• _The task_:
Please decide whether each statement below agrees with the Erlang/Elixir discussion that follows, answering yes or no and quoting the deciding words. (a) In the 200Xs, people often talked about NIFs as a solution for performance. (b) There is no performance reason to pick Erlang/Elixir over Go. (c) Boundaries that exist by agreement only tend to hold firm.

However, since BEAM doesn't have access to unique CPU instructions that nobody else has or anything else, and since a lot of focus across a lot of languages has been put on that problem, that particular advantage has waned, and Erlang to my eyes has indeed been outright passed on this front by multiple languages. In the 200Xs, I did not see people talking much about NIFs as a solution for performance; that talk has started as an effort to keep up with things like Go and other languages that have taken advantage of BEAM's lessons and explorations of the space.
Personally, while I think a lot of the hoopla surrounding Erlang/Elixir isn't wrong per se, I do think a lot of it is outdated. They'll say "We do X and nobody else does!" but while that may have been true 10-15 years ago, it isn't anymore. There's no performance reason to pick Erlang/Elixir over Go, for instance, and if you take the models of memory access back to Go there isn't a huge organizational reason either. What Erlang/Elixir force you to do, you can voluntarily do in other languages too. And I think that's become true across a lot of other of the putative "advantages"; it isn't that Erlang/Elixir aren't nice in some ways, but I do wonder how much of the recent push is stemming from people who are experiencing some of these capabilities for the first time and trusting the Erlang/Elixir storyline that they're unique, when in fact they are increasingly just table stakes for a new language nowadays rather than special characteristics unique to the BEAM family of languages.
> What Erlang/Elixir force you to do, you can voluntarily do in other languages too.
This argument is older than dirt. I don't need Java, I can do all of this stuff in C (voluntarily). I don't need Y, I can do it in C++ voluntarily.
You don't control your team. It doesn't matter what you are willing to volunteer if it doesn't work unless the whole team does it. If it only works if everyone has to do it, that's not voluntary now, is it?
Every boundary that is by agreement only will constantly be pushed and pushed. Every time someone wants to leave early, or there's a production issue or a customer deadline, or they just don't want to. It's why size and speed are a constant fight at some places. Everything you fix is counteracted by ten other people who just don't care.
Either the system has to enforce the rule or your coworkers become enforcers. That's a shit job to begin with, and doubly so for introverts, who will either do too little or too much in the face of boundary testers.
'What Erlang/Elixir force you to do, you can voluntarily do in other languages too'.
Like immutability! :P
Jokes aside, I agree for basic concurrency you can get pretty far with other modern languages. I think it's what brings people's attention to Erlang/Elixir, but I don't think it's the most important differentiator. It also isn't the one that Erlang's community (I can't speak to Elixir) really touts, except as one that is easily understood by those outside of it.

• _Given information_:
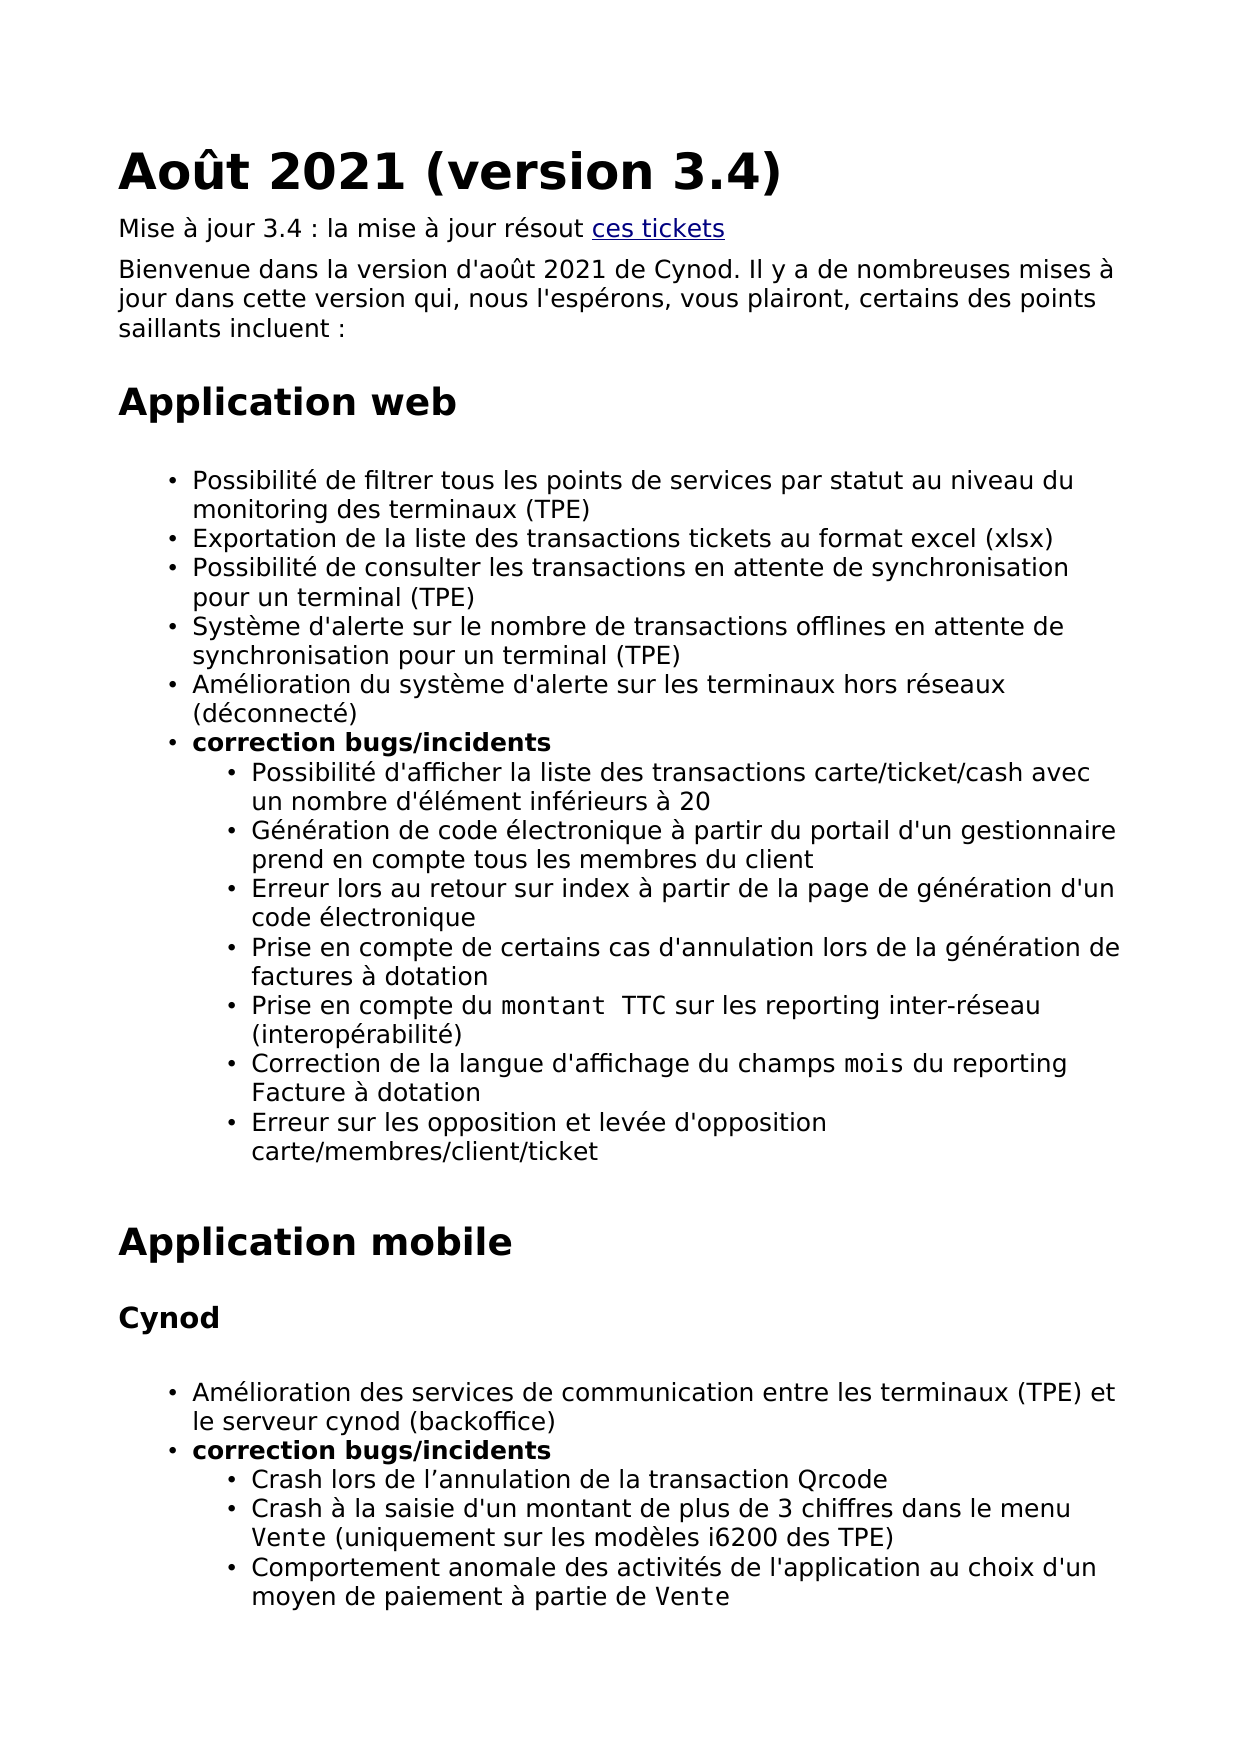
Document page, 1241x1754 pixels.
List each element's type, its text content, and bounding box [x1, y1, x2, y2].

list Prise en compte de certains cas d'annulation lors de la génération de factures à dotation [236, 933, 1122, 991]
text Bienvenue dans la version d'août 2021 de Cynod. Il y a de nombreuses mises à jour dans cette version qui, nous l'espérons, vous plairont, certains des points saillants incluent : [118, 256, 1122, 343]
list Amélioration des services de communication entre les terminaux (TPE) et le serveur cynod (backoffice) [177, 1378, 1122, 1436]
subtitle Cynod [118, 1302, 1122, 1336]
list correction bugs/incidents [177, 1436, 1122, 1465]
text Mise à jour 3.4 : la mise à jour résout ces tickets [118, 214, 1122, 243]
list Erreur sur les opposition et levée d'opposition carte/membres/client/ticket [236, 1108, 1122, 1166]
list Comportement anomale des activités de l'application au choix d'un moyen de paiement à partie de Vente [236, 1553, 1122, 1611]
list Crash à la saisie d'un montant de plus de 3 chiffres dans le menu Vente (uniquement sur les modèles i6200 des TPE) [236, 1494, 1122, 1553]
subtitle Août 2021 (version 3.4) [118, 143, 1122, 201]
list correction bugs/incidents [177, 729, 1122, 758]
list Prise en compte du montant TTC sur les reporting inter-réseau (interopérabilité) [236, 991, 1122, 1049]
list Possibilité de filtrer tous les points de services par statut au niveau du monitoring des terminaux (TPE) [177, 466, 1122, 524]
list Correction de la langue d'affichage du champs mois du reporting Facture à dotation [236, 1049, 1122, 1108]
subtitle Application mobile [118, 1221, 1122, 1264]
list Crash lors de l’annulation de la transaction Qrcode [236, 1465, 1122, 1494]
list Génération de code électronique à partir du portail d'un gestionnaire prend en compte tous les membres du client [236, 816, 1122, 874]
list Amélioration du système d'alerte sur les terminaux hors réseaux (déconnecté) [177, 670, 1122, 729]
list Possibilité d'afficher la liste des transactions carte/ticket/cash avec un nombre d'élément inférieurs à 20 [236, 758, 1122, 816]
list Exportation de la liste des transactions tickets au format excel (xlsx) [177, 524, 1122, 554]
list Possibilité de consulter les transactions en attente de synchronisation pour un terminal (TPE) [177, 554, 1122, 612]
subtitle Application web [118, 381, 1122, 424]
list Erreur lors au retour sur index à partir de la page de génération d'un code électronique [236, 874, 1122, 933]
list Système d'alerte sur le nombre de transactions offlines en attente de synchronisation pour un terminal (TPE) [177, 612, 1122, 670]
* * *
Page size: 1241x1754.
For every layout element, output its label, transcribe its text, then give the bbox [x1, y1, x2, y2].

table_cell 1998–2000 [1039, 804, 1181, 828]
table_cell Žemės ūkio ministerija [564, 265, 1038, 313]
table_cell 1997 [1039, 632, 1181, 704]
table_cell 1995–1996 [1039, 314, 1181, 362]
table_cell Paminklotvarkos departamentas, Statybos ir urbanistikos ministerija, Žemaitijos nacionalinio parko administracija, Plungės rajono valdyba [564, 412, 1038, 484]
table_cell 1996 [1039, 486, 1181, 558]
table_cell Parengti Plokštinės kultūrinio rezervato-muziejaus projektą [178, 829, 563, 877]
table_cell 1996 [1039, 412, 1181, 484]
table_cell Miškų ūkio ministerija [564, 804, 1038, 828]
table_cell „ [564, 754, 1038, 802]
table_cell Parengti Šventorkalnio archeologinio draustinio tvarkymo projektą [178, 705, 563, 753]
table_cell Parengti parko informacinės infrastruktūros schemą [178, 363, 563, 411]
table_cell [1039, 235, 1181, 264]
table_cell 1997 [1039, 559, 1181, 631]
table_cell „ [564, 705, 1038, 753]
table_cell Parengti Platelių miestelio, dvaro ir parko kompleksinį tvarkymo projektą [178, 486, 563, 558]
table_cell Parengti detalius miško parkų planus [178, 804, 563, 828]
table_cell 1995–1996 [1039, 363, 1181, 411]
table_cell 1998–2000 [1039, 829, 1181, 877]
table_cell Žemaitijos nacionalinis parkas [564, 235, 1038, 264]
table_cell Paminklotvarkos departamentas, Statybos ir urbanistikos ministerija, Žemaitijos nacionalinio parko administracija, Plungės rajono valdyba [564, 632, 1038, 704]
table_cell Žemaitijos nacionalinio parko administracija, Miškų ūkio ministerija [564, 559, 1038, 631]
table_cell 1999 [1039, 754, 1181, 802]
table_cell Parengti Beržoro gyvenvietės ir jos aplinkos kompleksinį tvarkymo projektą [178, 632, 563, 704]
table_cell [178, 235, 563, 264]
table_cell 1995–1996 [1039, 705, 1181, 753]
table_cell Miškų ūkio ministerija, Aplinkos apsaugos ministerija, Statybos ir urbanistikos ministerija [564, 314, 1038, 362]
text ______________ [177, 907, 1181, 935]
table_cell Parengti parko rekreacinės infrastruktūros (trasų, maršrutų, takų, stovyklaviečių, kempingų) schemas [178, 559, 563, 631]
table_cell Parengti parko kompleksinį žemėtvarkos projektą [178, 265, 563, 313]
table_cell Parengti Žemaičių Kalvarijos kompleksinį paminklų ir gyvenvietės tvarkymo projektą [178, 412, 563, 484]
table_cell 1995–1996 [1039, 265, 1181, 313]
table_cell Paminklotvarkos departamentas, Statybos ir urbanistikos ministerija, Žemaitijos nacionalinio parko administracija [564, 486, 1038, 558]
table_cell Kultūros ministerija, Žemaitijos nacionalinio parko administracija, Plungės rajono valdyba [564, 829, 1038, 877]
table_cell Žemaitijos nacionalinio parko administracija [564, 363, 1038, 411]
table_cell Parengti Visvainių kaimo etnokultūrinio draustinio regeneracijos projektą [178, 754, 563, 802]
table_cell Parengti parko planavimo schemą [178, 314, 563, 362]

• _Exercise solution_:
(a) No: "In the 200Xs, I did not see people talking much about NIFs as a solution for performance"
(b) Yes: "There's no performance reason to pick Erlang/Elixir over Go, for instance"
(c) No: "Every boundary that is by agreement only will constantly be pushed and pushed."